I'd like to ask "competitive with what?".  This is not intended
as sarcasm, it's an honest question.


To my mind, FreeBSD is losing ground to Linux in a number of
areas.  One of these areas is in published technical references.
Linux has published technical references, and FreeBSD does not.


While nearly anyone can write a book that purports to be a
technical reference work, actually building a useful one is very
difficult.  It takes on the order of one man year.

As skeptical as people might be about this, Linux has in fact
had a number of *good* technical references written for it, and
these books are not easily dismissed as "shallow fluff": they
are *real* works, with *real* depth.

I would go so far as to say that the Rubini/Corbet book "Linux
Devices Drivers" is *excellent*.


I'm going to argue that the reason these works have been able
to be written is stabilization of interfaces over time.

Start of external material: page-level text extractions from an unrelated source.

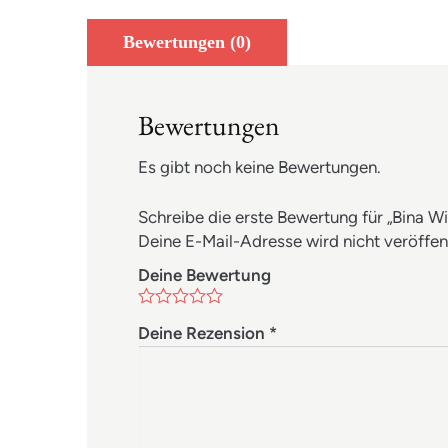
Bewertungen (0)
Bewertungen
Es gibt noch keine Bewertungen.
Schreibe die erste Bewertung für „Bina W
Deine E-Mail-Adresse wird nicht veröffent
Deine Bewertung
Deine Rezension
*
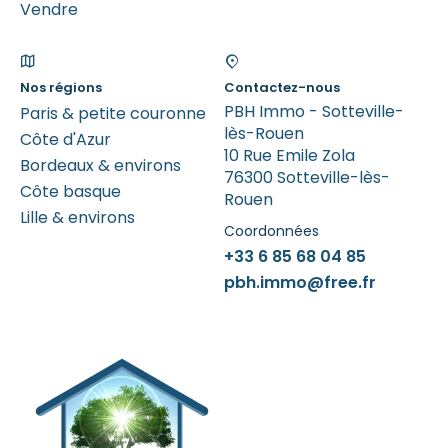
Vendre
Nos régions
Contactez-nous
PBH Immo - Sotteville-
Paris & petite couronne
lès-Rouen
Côte d'Azur
10 Rue Emile Zola
Bordeaux & environs
76300 Sotteville-lès-
Côte basque
Rouen
Lille & environs
Coordonnées
+33 6 85 68 04 85
pbh.immo@free.fr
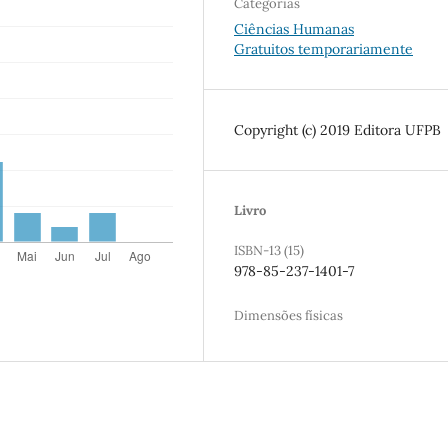
Categorias
Ciências Humanas
Gratuitos temporariamente
Copyright (c) 2019 Editora UFPB
Livro
ISBN-13 (15)
978-85-237-1401-7
Dimensões físicas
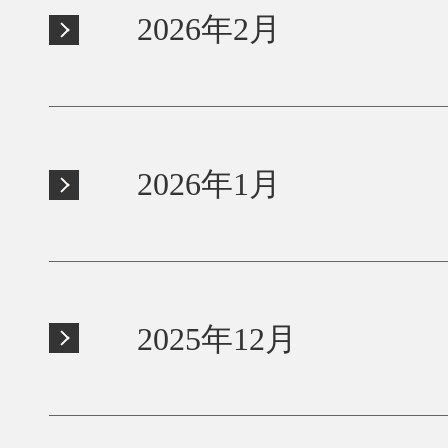
2026年2月
2026年1月
2025年12月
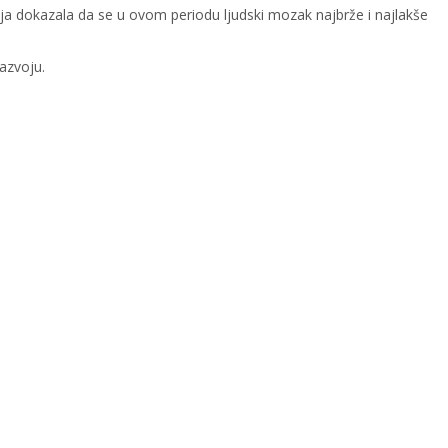
nja dokazala da se u ovom periodu ljudski mozak najbrže i najlakše
azvoju.
I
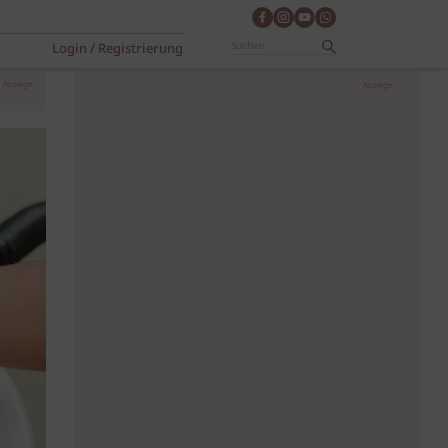
Login / Registrierung
Anzeige
Anzeige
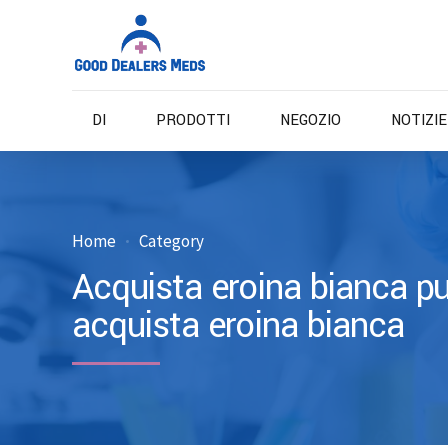
DI
PRODOTTI
NEGOZIO
NOTIZI
Home
Category
Acquista eroina bianca pu
acquista eroina bianca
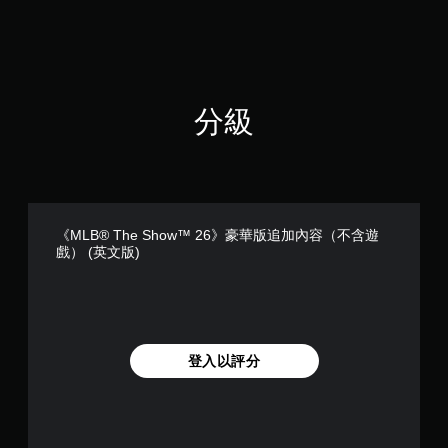
戲
查
。
看
遊
玩
無
過
須
程
觸
分級
的
碰
教
控
學
制
資
項
訊
即
。
可
《MLB® The Show™ 26》豪華版追加內容（不含遊
遊
戲） (英文版)
練
玩
習
您
模
無
式
需
您
使
可
登入以評分
用
在
觸
遊
碰
戲
控
中
制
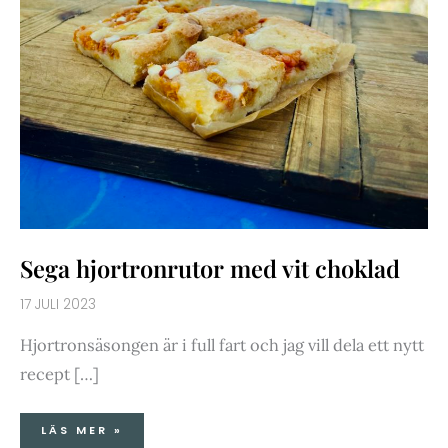
Sega hjortronrutor med vit choklad
17 JULI 2023
Hjortronsäsongen är i full fart och jag vill dela ett nytt
recept […]
LÄS MER »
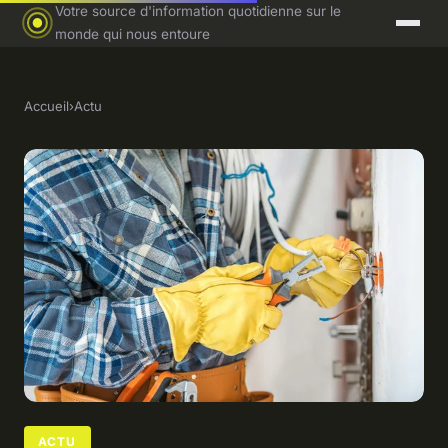
Votre source d'information quotidienne sur le
monde qui nous entoure
Accueil
›
Actu
ACTU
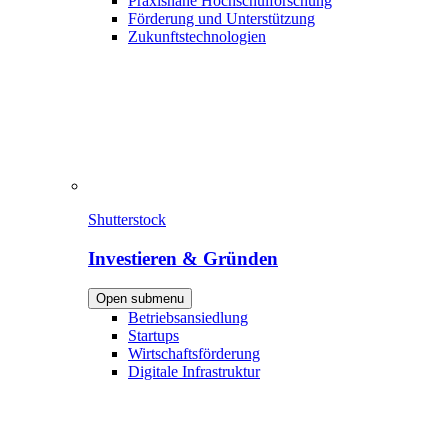
Praxisnahe Hochschulforschung
Förderung und Unterstützung
Zukunftstechnologien
Shutterstock
Investieren & Gründen
Open submenu
Betriebsansiedlung
Startups
Wirtschaftsförderung
Digitale Infrastruktur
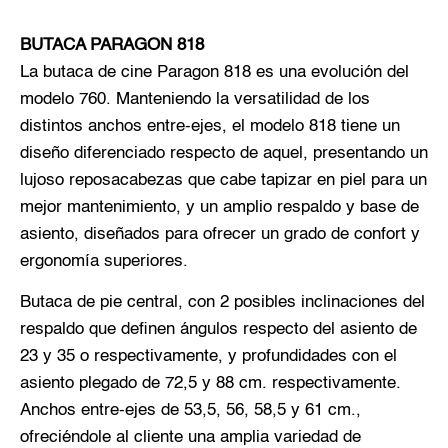
BUTACA PARAGON 818
La butaca de cine Paragon 818 es una evolución del
modelo 760. Manteniendo la versatilidad de los
distintos anchos entre-ejes, el modelo 818 tiene un
diseño diferenciado respecto de aquel, presentando un
lujoso reposacabezas que cabe tapizar en piel para un
mejor mantenimiento, y un amplio respaldo y base de
asiento, diseñados para ofrecer un grado de confort y
ergonomía superiores.
Butaca de pie central, con 2 posibles inclinaciones del
respaldo que definen ángulos respecto del asiento de
23 y 35 o respectivamente, y profundidades con el
asiento plegado de 72,5 y 88 cm. respectivamente.
Anchos entre-ejes de 53,5, 56, 58,5 y 61 cm.,
ofreciéndole al cliente una amplia variedad de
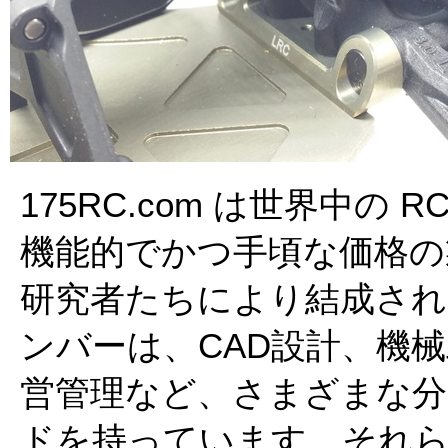
175RC.com は世界中
機能的でかつ手頃な価格の
研究者たちにより結成されまし
ンバーは、CAD設計、機
営管理など、さまざまな分
ドを持っています。それら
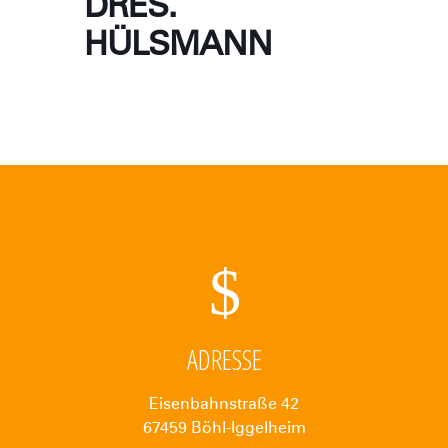
DRES.
HÜLSMANN
ADRESSE
Eisenbahnstraße 42
67459 Böhl-Iggelheim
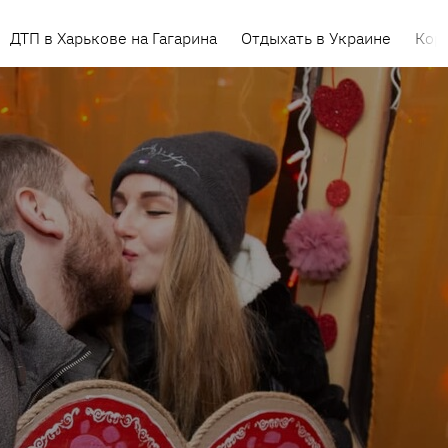
ДТП в Харькове на Гагарина
Отдыхать в Украине
Кор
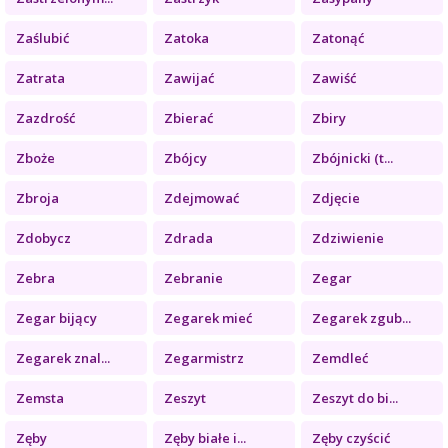
Zaślubić
Zatoka
Zatonąć
Zatrata
Zawijać
Zawiść
Zazdrość
Zbierać
Zbiry
Zboże
Zbójcy
Zbójnicki (t...
Zbroja
Zdejmować
Zdjęcie
Zdobycz
Zdrada
Zdziwienie
Zebra
Zebranie
Zegar
Zegar bijący
Zegarek mieć
Zegarek zgub...
Zegarek znal...
Zegarmistrz
Zemdleć
Zemsta
Zeszyt
Zeszyt do bi...
Zęby
Zęby białe i...
Zęby czyścić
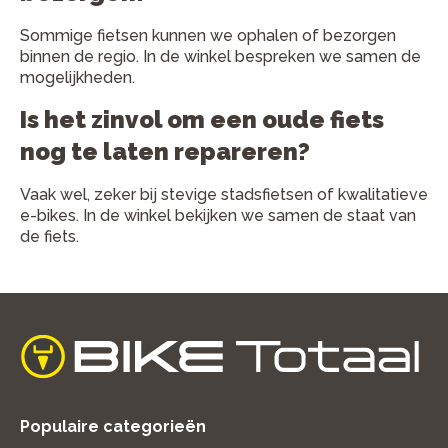
Sommige fietsen kunnen we ophalen of bezorgen
binnen de regio. In de winkel bespreken we samen de
mogelijkheden.
Is het zinvol om een oude fiets
nog te laten repareren?
Vaak wel, zeker bij stevige stadsfietsen of kwalitatieve
e-bikes. In de winkel bekijken we samen de staat van
de fiets.
home
Populaire categorieën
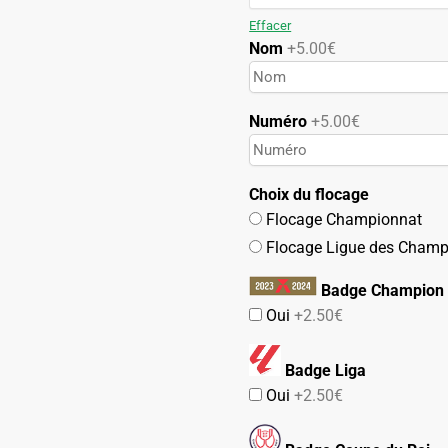
119.90€.
59.90€.
Effacer
Nom
+5.00€
Numéro
+5.00€
Choix du flocage
Flocage Championnat
Flocage Ligue des Champ
Badge Champion 
Oui
+2.50€
Badge Liga
Oui
+2.50€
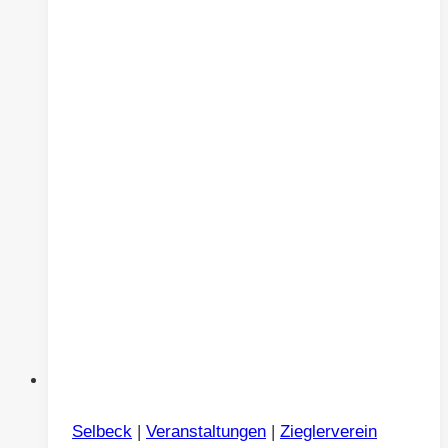
Selbeck
|
Veranstaltungen
|
Zieglerverein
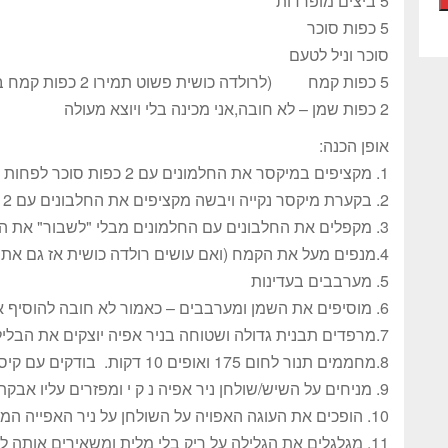
5 ביצים מופרדות
5 כפות סוכר
סוכר וניל לטעם
5 כפות קמח (לרולדה כושית פשוט תמירו 2 כפות קמח ב-2 כפות אבקת קקאו).
2 כפות שמן – לא חובה,אני מכינה בלי ויוצא מעולה
אופן הכנה:
1. מקציפים במיקסר את החלמונים עם 2 כפות סוכר לפחות 2 דקות ומורידים לקערה
2. בקערת מיקסר נקייה ויבשה מקציפים את החלבונים עם 2 כפות סוכר לקצף גבוה ויציב
3. מקפלים את החלבונים עם החלמונים מבלי "לשבור" את הקצף
4.מנפים מעל את הקמח (ואם עושים רולדה כושית אז גם את הקקאו)
5. מערבבים בעדינות
6. מוסיפים את השמן ומערבבים – כאמור לא חובה להוסיף את השמן
7.מרפדים תבנית גדולה ושטוחה בניר אפיה יוצקים את הבלילה ומיישרים
8.מחממים תנור לחום 175 ואופים 10 דקות. בודקים עם קיסם שהעוגה מוכנה
9. מניחים על השיש/שולחן ניר אפיה נ ק י ומפזרים עליו אבקת סוכר
10. הופכים את העוגה האפויה על השולחן על ניר האפייה המפודר (עדיין עם הניר עליה)
11. מגלגלים את הגלילה על ריק בלי מלית ומשאירים אותה לפחות דקה מגולגלת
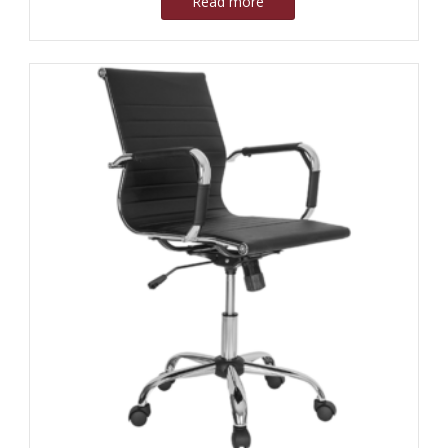
Read more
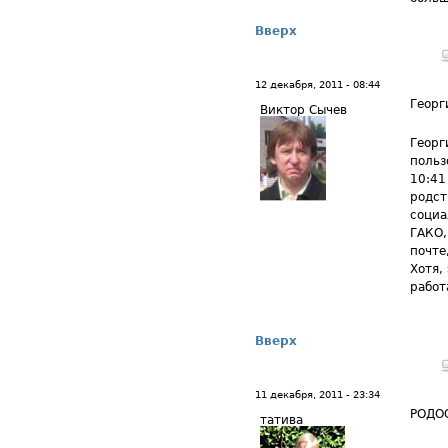
Вверх
12 декабря, 2011 - 08:44
Георг
Виктор Сычев
Георг
польз
10:41
родст
социа
ГАКО,
почте
Хотя,
работ
Вверх
11 декабря, 2011 - 23:34
РОДО
татива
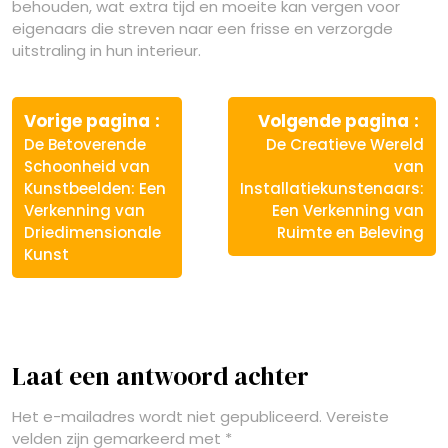
behouden, wat extra tijd en moeite kan vergen voor
eigenaars die streven naar een frisse en verzorgde
uitstraling in hun interieur.
Berichtnavigatie
Vorige
Vo
Vorige pagina
Volgende pagina
bericht:
ber
De Betoverende
De Creatieve Wereld
Schoonheid van
van
Kunstbeelden: Een
Installatiekunstenaars:
Verkenning van
Een Verkenning van
Driedimensionale
Ruimte en Beleving
Kunst
Laat een antwoord achter
Het e-mailadres wordt niet gepubliceerd.
Vereiste
velden zijn gemarkeerd met
*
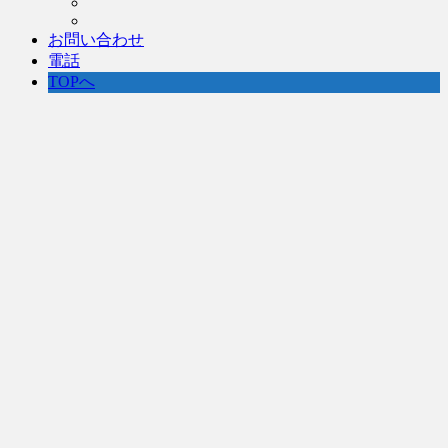
お問い合わせ
電話
TOPへ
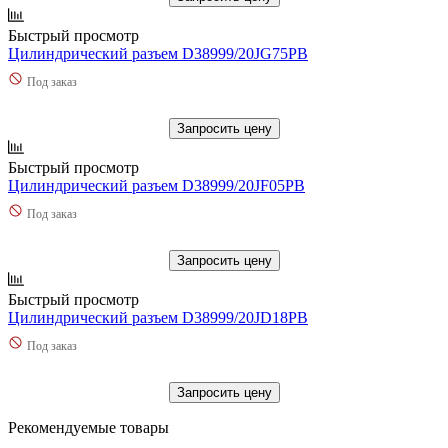
Быстрый просмотр
Цилиндрический разъем D38999/20JG75PB
Под заказ
Запросить цену
Быстрый просмотр
Цилиндрический разъем D38999/20JF05PB
Под заказ
Запросить цену
Быстрый просмотр
Цилиндрический разъем D38999/20JD18PB
Под заказ
Запросить цену
Рекомендуемые товары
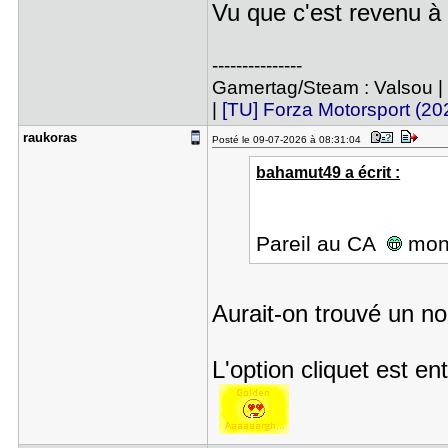
Vu que c'est revenu à d
---------------
Gamertag/Steam : Valsou |
|
[TU] Forza Motorsport (20
raukoras
Posté le 09-07-2026 à 08:31:04
bahamut49 a écrit :
Pareil au CA
mon 
Aurait-on trouvé un n
L'option cliquet est en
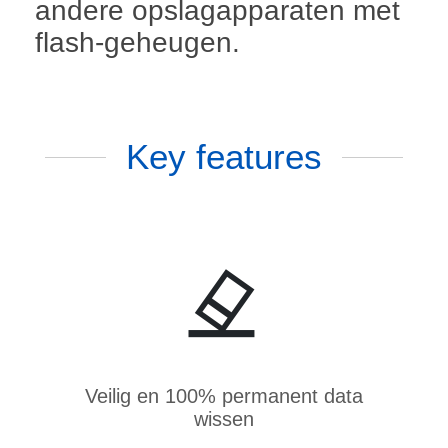
andere opslagapparaten met
flash-geheugen.
Key features
Veilig en 100% permanent data
wissen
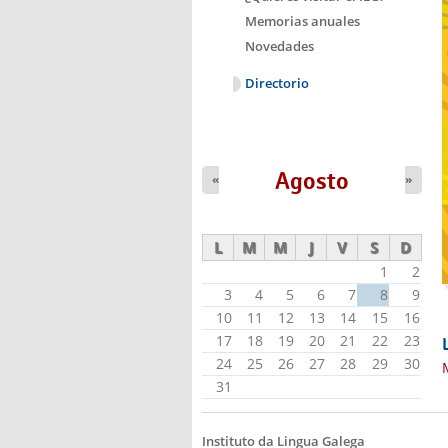
Memorias anuales
Novedades
Directorio
Agosto
«
»
L
M
M
J
V
S
D
1
2
3
4
5
6
7
8
9
10
11
12
13
14
15
16
17
18
19
20
21
22
23
24
25
26
27
28
29
30
31
Instituto da Lingua Galega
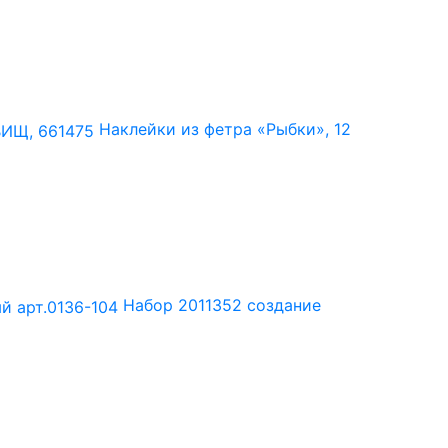
Наклейки из фетра «Рыбки», 12
Набор 2011352 создание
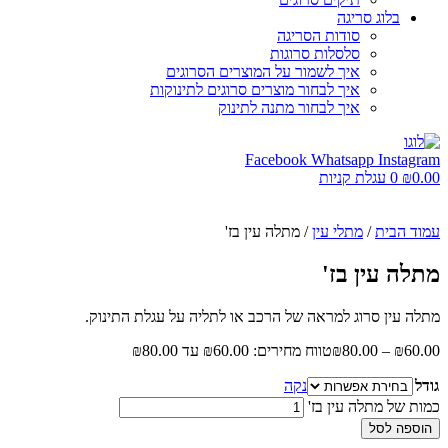
בלוג סריגה
סודות הסריגה
סלסלות סרוגות
איך לשמור על המוצרים הסרוגים
איך לבחור מוצרים סרוגים לתינוקות
איך לבחור מתנה לתינוק
Facebook
Whatsapp
Instagram
0.00
₪
0
עגלת קניות
עמוד הבית
/
מתלי עין
/ מתלה עין בז'
מתלה עין בז'
מתלה עין סרוג למראה של הרכב או לתליה על עגלת התינוק.
60.00
₪
–
80.00
₪
טווח מחירים: ⁦₪60.00⁩ עד ⁦₪80.00⁩
גודל
נקה
כמות של מתלה עין בז'
הוספה לסל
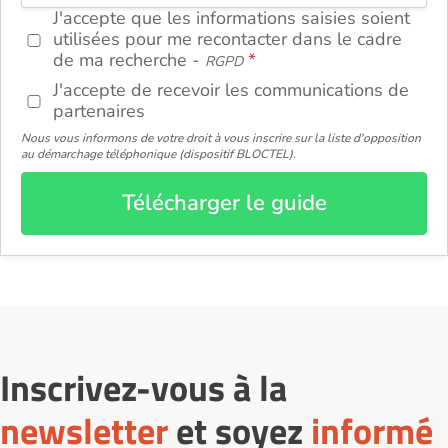
J'accepte que les informations saisies soient
utilisées pour me recontacter dans le cadre
de ma recherche -
RGPD
J'accepte de recevoir les communications de
partenaires
Nous vous informons de votre droit à vous inscrire sur la liste d'opposition
au démarchage téléphonique (dispositif BLOCTEL).
Télécharger le guide
Inscrivez-vous à la
newsletter
et soyez
informé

What are the *primary* arguments people have historically used
when evangelizing BSD?

o	"BSD is more stable"
o	"BSD is more mature"
o	"BSD has a long history"
o	"BSD was developed by experts with lots of experience,
	 who learned from the past"
o	"BSD doesn't suffer gratuitous changes gladly"

None of these look like the moral equivalent of "turn on a dime".

Yet here we are, arguing that it is flexibility that makes FreeBSD
competitive... and it's *not* winning the competitions that matter.